------ Materials provided

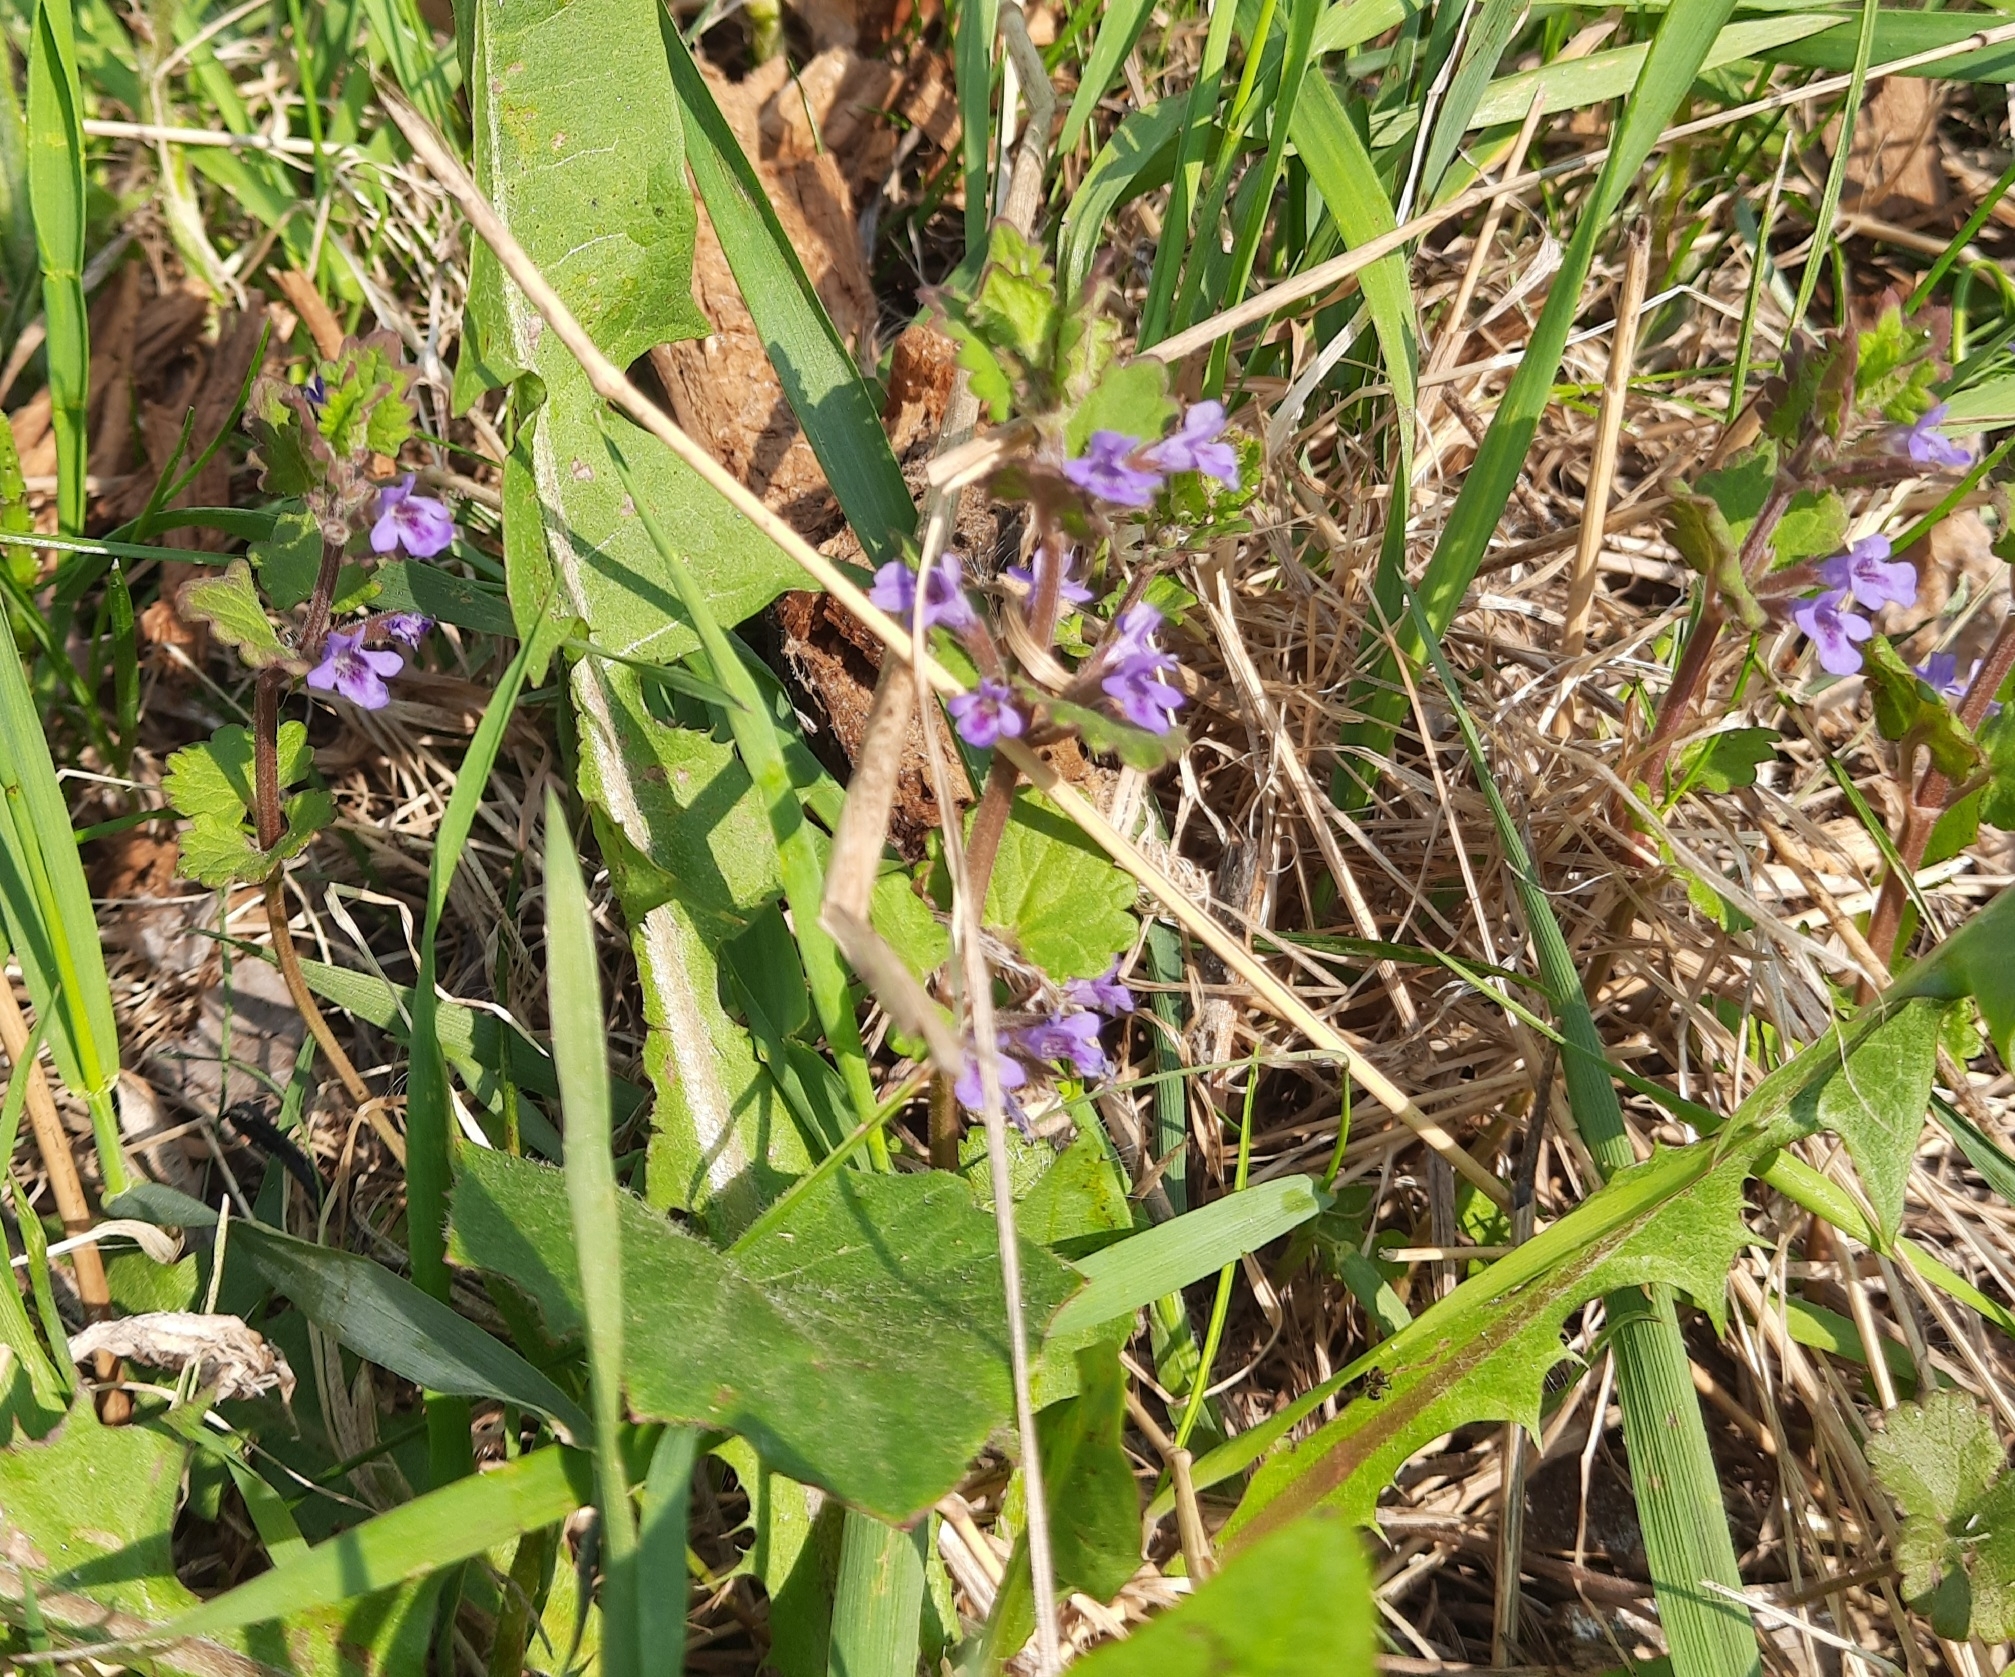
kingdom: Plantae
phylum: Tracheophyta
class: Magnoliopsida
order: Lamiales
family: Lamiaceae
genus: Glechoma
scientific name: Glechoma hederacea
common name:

------------

▸ **Challenge**:
Please swap "scientific name" for "binomial name" in the lines of the items, keeping every other word the same and leaving out the pictures.

▸ **Worked answer**:
kingdom: Plantae
phylum: Tracheophyta
class: Magnoliopsida
order: Lamiales
family: Lamiaceae
genus: Glechoma
binomial name: Glechoma hederacea
common name:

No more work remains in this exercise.